Wednesday, Minister of Education Stephen Lecce announced the government’s plan to offer parents up to $60 per day if strike actions close schools or school-based child care centres.

“Our aim has always been to reach a negotiated settlement that keeps kids in class, which we have done successfully with multiple labour partners to date,” said Minister Lecce. “We recognize the impact of union escalation on families is real, and unions expect hard-working families to bear the costs of their cyclical labour action.”

“While unions impose hardship on families and students, our government is taking proactive steps to ensure students remain cared for — and families supported — in the event that unions decide to further escalate job action in their fight for enhanced compensation and other demands. The contrast could not be clearer.”

Financial support will be provided to parents for each day of school that a child misses on account of a labour disruption, according to Lecce.

Eligible parents of children up to age 12 (Grade 7), or up to age 21 for children and youth with special needs, in a publicly funded school, qualify for:

  • $60 per day for children aged 0-6 who are not yet enrolled in school but attend a school-based child care centre that is required to close on account of the strike.
  • $40 per day for students in Junior Kindergarten (JK) and Senior Kindergarten (SK).
  • $25 per day for students in Grades 1 up to and including Grade 7.
  • $40 total per day for students in JK up to and including Grade 12 with a special need(s).

There is some cynicism among the public, however. Many took to social media to accuse the Ontario government of “bribing” parents.

The Elementary Teachers’ Federation of Ontario (ETFO) recently began escalating its strike action after months of fraught negotiations with the province.

Public elementary school educators will no longer supervise extra-curricular activities or participate in field trips. 
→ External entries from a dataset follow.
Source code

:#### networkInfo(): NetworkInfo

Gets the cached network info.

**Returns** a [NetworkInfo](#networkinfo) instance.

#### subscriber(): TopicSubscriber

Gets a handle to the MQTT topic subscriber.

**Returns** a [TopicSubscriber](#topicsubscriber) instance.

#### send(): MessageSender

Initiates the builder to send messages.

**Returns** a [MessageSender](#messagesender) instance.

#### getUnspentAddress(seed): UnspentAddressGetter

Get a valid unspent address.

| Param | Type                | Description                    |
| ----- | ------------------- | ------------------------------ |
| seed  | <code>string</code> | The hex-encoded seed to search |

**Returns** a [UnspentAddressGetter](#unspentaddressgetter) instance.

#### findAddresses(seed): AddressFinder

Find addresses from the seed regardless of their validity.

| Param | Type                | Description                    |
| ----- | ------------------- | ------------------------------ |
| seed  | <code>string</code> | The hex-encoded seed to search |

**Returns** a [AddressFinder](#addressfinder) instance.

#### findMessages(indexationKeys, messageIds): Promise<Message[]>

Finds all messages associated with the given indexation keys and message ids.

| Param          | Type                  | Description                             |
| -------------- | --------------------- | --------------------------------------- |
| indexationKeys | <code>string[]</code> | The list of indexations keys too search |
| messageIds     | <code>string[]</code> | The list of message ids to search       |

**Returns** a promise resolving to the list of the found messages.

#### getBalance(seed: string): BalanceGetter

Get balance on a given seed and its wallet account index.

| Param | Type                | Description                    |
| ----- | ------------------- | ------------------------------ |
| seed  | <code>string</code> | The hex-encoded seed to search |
The union also says that if the government “refuses to address critical issues” in talks by Jan. 17, ETFO members will commence a full withdrawal of services strike on a rotating basis beginning Jan. 20.

The province’s public secondary school teachers and Catholic elementary and secondary school teachers are also on work-to-rule. 

“In six months of contract talks, the [Doug] Ford government’s education minister has given his negotiators no mandate to discuss anything other than cuts to education including a $150 million cut to public elementary education,” said ETFO President Sam Hammond in a statement. 

“That’s why there has been negligible progress on substantive issues like supports for Special Education, protecting the Kindergarten model, addressing classroom-based violence and compensation that keeps up with the cost of inflation.”

Unions argue that cuts, increased class sizes, mandatory e-learning and lack of support to combat violence in schools are prompting job action. Stephen Lecce, Minister of Education, has argued that teachers are seeking unreasonable pay increases. 

The Ontario Secondary School Teachers’ Federation (OSSTF) has already held rotating, one-day strikes across the province.